The outlook for the Thai economy in 2018 appears positive, based on trends that we saw emerging in the second half of last year. Most property developers have announced investment plans that feature higher revenue targets compared with last year.
Available information so far shows that listed developers plan to launch about 400 billion baht worth of housing projects this year. The figure is higher if non-listed, small and medium-sized developers are included. But listed developers dominate the industry in terms of ability to acquire land and access to financing beyond bank loans. The latter point is important because banks have been tightening their scrutiny of loans to property developers, so the gap between listed companies and their smaller peers is getting wider.
Still, some small and medium-sized developers have been stepping up property launches as their ultimate aim is to build up a project portfolio and revenue stream that would make them attractive candidates for stock market listings in the future.
The property market in the first two months of this year has already shown a lot of movement, similar to last year, in both the condominium and detached house segments. About 6,000 new condominium units were launched in January and February, similar to the total in the same period last year, with another 3,000 units expected this month.
The market for single detached housing tends to grow at a slower rate than that of condominiums, and figures are difficult to collect since developers typically sell units in phases and not entire projects all at once.
The available information shows just 852 new housing units launched in January and February, dramatically lower than the 2,000 units launched in the same period last year. As well, more developers are shifting their focus outside of Bangkok, where lower land prices, convenient transport and a house with land are still the priorities for buyers.
In the condominium market, areas along existing, under-construction and planned mass-transit lines are still the focus of most developers. Their main aim to market units costing 3 million baht or less that would appeal to working people who use mass transit to commute to their jobs. Few developers can afford land in the inner city any more, with the exception of a handful of big names that continue to offer high-end and luxury condos.
While prices of condominiums have tended to rise more than those of detached houses in recent years, prices of the latter are going up, as well-located plots are becoming scarcer. Many developers must now look to the periphery of the capital or beyond for good sites where they can achieve acceptable financial returns.
While residential unit launches so far are little changed from a year earlier, if the current economic momentum continues, we might see more developers announce new projects in the second and third quarters, by bringing forward some projects they were planning for next year, especially condominiums.

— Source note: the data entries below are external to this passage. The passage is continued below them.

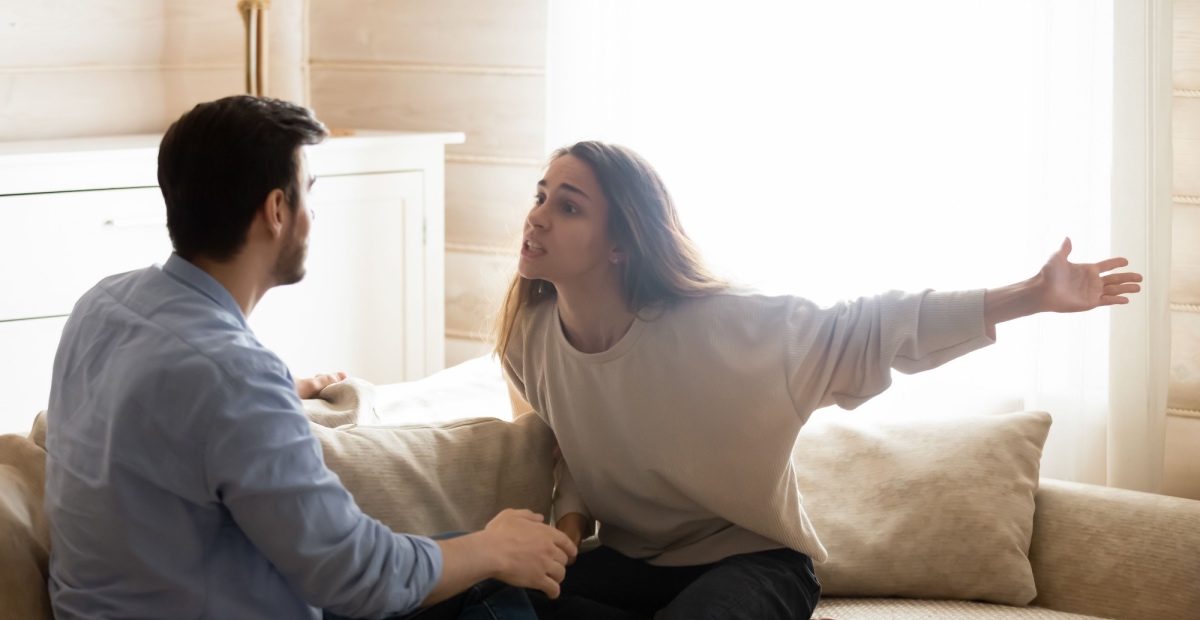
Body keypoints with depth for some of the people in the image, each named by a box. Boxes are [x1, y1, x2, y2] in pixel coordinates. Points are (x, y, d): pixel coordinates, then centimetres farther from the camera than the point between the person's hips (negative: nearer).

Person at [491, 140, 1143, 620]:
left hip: (750, 560, -4)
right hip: (627, 561, 4)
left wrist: (1032, 295, -22)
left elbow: (872, 327, -17)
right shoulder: (528, 340, -8)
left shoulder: (716, 327, -22)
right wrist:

Property demand has also been improving since last year, but much will depend on consumer confidence in the long-term economic outlook. Developers these days are paying a lot more attention to market research, and that includes gauging when people are in a buying mood. Many use their own marketing channels, drawing from a database of existing customers, to achieve high take-up rates in a short time after the launch of a new project.
Foreign buyers, meanwhile, are becoming a bigger factor in the local property market, especially for condominium projects in Bangkok and some tourist destinations. Chinese buyers represent a major new group of potential customers, and more developers are looking for ways to cater to this potentially large market over the next few years.